- Opening Delimiter -

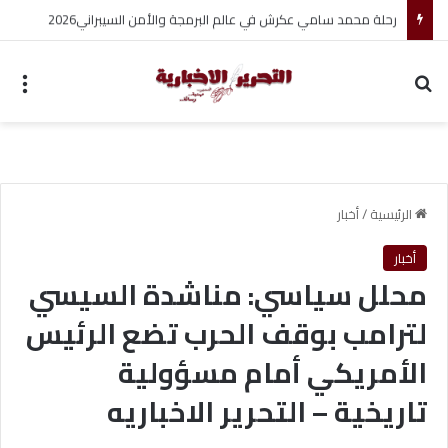
مجموعة شركات ملجراميكال: 85 عامًا من الريادة في صناعة وتجارة الموازين
بحث عن
الق
الرئيسية
/
أخبار
أخبار
محلل سياسي: مناشدة السيسي
لترامب بوقف الحرب تضع الرئيس
الأمريكي أمام مسؤولية
تاريخية – التحرير الاخباريه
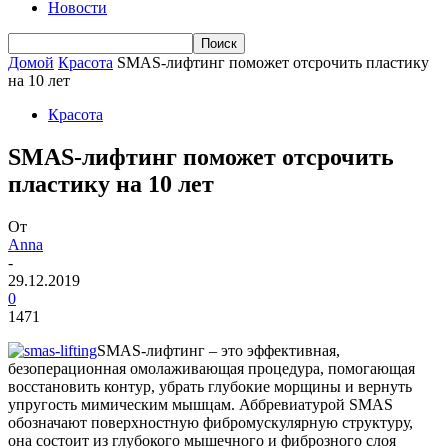
Новости
Домой
Красота
SMAS-лифтинг поможет отсрочить пластику
на 10 лет
Красота
SMAS-лифтинг поможет отсрочить
пластику на 10 лет
От
Anna
-
29.12.2019
0
1471
SMAS-лифтинг – это эффективная,
безоперационная омолаживающая процедура, помогающая
восстановить контур, убрать глубокие морщины и вернуть
упругость мимическим мышцам. Аббревиатурой SMAS
обозначают поверхностную фибромускулярную структуру,
она состоит из глубокого мышечного и фиброзного слоя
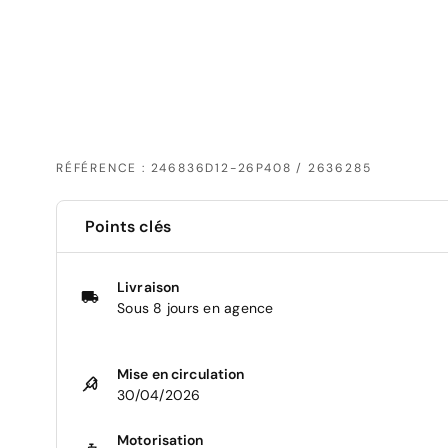
RÉFÉRENCE : 246836D12-26P408 / 2636285
Points clés
Livraison
Sous 8 jours en agence
Mise en circulation
30/04/2026
Motorisation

- Closing Delimiter -

== WHAT YOU NEED TO DO ==
Arrange every line of text from all the data above as a Markdown table with the columns "Number" and "Text", numbering the rows in order. Skip blank lines and omit the pictures.

== OUTPUT BELOW ==
| Number | Text |
|---|---|
| 1 | مجموعة شركات ملجراميكال: 85 عامًا من الريادة في صناعة وتجارة الموازين |
| 2 | بحث عن |
| 3 | الق |
| 4 | الرئيسية |
| 5 | / |
| 6 | أخبار |
| 7 | أخبار |
| 8 | محلل سياسي: مناشدة السيسي |
| 9 | لترامب بوقف الحرب تضع الرئيس |
| 10 | الأمريكي أمام مسؤولية |
| 11 | تاريخية – التحرير الاخباريه |
| 12 | Новости |
| 13 | Домой |
| 14 | Красота |
| 15 | SMAS-лифтинг поможет отсрочить пластику |
| 16 | на 10 лет |
| 17 | Красота |
| 18 | SMAS-лифтинг поможет отсрочить |
| 19 | пластику на 10 лет |
| 20 | От |
| 21 | Anna |
| 22 | - |
| 23 | 29.12.2019 |
| 24 | 0 |
| 25 | 1471 |
| 26 | SMAS-лифтинг – это эффективная, |
| 27 | безоперационная омолаживающая процедура, помогающая |
| 28 | восстановить контур, убрать глубокие морщины и вернуть |
| 29 | упругость мимическим мышцам. Аббревиатурой SMAS |
| 30 | обозначают поверхностную фибромускулярную структуру, |
| 31 | она состоит из глубокого мышечного и фиброзного слоя |
| 32 | RÉFÉRENCE : 246836D12-26P408 / 2636285 |
| 33 | Points clés |
| 34 | Livraison |
| 35 | Sous 8 jours en agence |
| 36 | Mise en circulation |
| 37 | 30/04/2026 |
| 38 | Motorisation |